James “Jim” Kelly, born in Williamson County, Texas, was the son of manumitted slaves, “Uncle Amos” and “Aunt Phoebe” Kelly, who had belonged to the Olive clan, a family of powerful Texas cattlemen. After 1865 Kelly worked for Isom Prentice (Print) Olive, a former Confederate soldier, becoming a trail boss and gunman for the Olive ranch. Kelly functioned as a regulator whenever the Olives believed their enemies deserved extralegal justice. As a grown man, Kelly was slim and ruggedly handsome, standing six feet six inches tall.
The Olive ranch dealt with cattle rustlers, often inflicting swift and punitive justice on them. Print Olive, his brothers Thomas, Ira and Bob and Jim Kelly often shot thieves on the spot. Soon they became known and feared as a “gun outfit.” Kelly’s gun-slinging skills made him the top enforcer or “regulator” for the Olives.

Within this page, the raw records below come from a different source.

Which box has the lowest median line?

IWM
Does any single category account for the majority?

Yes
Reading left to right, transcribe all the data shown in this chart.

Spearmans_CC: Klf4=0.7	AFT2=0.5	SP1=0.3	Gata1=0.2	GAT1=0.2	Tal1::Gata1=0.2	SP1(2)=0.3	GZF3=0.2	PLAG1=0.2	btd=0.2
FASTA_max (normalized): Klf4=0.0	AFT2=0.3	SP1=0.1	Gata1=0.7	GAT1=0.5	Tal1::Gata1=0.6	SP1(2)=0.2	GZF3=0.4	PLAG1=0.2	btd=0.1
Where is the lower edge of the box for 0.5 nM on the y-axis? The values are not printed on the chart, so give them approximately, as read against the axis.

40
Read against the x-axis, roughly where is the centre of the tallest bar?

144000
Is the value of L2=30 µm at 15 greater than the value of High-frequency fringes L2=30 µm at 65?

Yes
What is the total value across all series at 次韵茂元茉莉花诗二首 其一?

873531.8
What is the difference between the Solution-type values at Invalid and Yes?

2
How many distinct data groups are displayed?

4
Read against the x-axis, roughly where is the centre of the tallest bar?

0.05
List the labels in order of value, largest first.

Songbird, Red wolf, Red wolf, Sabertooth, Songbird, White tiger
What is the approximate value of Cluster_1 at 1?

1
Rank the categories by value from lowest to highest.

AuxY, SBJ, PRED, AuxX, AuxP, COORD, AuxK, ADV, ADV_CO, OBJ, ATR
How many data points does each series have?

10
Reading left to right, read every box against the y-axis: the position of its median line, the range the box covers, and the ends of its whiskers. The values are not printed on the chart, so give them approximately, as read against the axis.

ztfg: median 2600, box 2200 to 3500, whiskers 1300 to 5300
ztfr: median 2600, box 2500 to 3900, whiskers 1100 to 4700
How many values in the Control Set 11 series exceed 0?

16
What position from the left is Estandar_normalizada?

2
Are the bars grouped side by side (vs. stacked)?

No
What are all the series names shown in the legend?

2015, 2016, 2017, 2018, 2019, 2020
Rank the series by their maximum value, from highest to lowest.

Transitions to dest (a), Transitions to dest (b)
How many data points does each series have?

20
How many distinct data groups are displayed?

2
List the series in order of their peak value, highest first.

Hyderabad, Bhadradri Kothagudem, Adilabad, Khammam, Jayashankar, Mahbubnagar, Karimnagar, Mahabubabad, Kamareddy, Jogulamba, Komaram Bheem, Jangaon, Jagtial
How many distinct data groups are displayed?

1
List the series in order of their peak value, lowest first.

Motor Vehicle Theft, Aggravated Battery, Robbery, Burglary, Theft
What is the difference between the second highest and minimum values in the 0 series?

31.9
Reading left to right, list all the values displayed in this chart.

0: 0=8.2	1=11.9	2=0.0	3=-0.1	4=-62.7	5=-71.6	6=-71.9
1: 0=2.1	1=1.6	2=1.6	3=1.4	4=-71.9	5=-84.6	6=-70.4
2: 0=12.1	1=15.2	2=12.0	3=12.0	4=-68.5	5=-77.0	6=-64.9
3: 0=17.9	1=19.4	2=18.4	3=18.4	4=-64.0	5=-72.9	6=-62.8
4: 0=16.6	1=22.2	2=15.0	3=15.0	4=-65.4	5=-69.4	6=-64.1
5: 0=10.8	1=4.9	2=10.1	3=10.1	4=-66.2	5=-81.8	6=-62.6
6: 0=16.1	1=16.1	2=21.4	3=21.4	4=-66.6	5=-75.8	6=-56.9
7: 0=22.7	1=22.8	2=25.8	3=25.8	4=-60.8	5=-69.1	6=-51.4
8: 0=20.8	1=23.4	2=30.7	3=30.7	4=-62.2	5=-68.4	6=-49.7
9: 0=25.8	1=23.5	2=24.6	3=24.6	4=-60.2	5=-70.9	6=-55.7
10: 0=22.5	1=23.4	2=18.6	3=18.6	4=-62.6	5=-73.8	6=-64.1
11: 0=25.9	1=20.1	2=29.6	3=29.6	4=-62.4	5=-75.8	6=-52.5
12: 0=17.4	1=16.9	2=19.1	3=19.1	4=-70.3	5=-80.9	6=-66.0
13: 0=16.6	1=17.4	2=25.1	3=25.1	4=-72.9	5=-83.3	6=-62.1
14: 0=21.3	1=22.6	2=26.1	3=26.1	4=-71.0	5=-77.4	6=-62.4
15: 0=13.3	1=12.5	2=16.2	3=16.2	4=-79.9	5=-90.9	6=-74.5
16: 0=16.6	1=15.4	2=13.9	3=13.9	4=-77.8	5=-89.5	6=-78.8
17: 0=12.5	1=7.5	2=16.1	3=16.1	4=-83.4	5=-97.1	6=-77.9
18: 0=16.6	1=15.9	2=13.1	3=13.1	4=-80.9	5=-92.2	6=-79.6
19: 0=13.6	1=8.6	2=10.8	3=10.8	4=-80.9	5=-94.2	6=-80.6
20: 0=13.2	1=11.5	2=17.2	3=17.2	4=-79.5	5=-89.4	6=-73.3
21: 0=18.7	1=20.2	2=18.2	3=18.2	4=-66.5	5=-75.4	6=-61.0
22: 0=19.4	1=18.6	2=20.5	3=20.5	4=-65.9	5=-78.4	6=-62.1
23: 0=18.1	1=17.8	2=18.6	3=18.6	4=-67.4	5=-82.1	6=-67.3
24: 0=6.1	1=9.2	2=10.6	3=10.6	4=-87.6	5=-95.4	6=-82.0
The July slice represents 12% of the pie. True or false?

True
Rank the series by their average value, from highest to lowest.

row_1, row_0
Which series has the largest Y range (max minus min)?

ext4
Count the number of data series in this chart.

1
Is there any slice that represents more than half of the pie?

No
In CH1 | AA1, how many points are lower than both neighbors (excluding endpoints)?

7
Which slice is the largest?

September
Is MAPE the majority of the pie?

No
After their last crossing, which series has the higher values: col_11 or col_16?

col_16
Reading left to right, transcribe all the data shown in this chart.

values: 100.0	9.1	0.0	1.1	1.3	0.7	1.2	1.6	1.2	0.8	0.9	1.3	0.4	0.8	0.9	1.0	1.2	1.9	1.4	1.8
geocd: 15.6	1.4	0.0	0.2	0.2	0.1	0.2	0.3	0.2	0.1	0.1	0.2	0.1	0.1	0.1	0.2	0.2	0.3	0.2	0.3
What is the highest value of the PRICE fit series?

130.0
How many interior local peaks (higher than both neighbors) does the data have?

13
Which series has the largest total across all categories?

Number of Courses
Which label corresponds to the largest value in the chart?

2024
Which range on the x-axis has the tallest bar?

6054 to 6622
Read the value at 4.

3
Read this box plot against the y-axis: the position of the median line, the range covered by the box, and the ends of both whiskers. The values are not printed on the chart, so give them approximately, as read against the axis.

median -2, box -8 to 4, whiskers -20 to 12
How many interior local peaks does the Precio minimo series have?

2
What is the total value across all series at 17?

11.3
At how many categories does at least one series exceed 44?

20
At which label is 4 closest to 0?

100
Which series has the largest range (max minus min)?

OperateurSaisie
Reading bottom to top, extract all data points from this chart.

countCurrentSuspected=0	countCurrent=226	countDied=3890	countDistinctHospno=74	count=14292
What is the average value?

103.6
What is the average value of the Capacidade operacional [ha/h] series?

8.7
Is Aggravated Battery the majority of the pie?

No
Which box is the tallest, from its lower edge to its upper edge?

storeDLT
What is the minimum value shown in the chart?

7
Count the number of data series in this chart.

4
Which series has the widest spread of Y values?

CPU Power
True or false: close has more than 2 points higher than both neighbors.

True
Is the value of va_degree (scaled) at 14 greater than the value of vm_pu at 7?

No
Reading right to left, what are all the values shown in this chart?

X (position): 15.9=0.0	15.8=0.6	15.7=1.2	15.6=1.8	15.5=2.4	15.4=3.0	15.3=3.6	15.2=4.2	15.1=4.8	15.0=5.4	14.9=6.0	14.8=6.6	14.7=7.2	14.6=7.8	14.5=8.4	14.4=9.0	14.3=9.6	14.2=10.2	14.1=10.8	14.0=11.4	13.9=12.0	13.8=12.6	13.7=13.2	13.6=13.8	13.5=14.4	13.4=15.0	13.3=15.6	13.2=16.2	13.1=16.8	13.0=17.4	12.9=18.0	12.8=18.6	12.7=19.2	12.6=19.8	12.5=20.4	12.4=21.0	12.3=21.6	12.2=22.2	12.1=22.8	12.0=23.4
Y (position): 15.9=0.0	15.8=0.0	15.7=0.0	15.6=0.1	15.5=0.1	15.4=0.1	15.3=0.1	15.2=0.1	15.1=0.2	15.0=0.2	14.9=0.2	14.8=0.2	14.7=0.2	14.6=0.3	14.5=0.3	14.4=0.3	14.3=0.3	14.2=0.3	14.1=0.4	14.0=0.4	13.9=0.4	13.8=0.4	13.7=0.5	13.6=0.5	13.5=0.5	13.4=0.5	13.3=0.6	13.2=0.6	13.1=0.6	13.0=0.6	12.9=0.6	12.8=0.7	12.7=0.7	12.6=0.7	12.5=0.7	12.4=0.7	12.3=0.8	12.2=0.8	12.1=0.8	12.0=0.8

When Texas to Kansas cattle drives began in 1866, Print Olive and a trail crew that included Kelly drove several thousand head to Sedalia, Kansas. Three years later in 1869 Olive and Kelly took two thousand cattle to Fort Kearny, Nebraska. Olive and Kelly returned to Texas with $50,000. On the 1872 drive to Abilene, Kansas, Print Olive, after selling three thousand cattle and making a $45,000 profit, headed for a poker game in an Abilene saloon where he got into an altercation with a gambler. Kelly’s fast gun saved Olive’s life.
In 1878, Print Olive moved his cattle operation north to Nebraska. Kelly and other cowboys employed by Olive drove fifteen thousand head of cattle to Custer County, Nebraska. To police the range against rustlers and homesteaders, ranchers formed the Custer County Livestock Association, electing Print as its first president with Jim Kelly as the association’s chief enforcer.
Later that year problems developed between the Olive brothers and two homesteaders whom they charged with killing their cattle. After capturing the men, Print Oliver ordered them hanged. Olive, Jim Kelly, and others were later arrested. Although charges were dismissed against Kelly and the other men, Print Olive went to prison.
James Kelly spent his last years in Ansley, Nebraska, dying in February 1912, at seventy-three.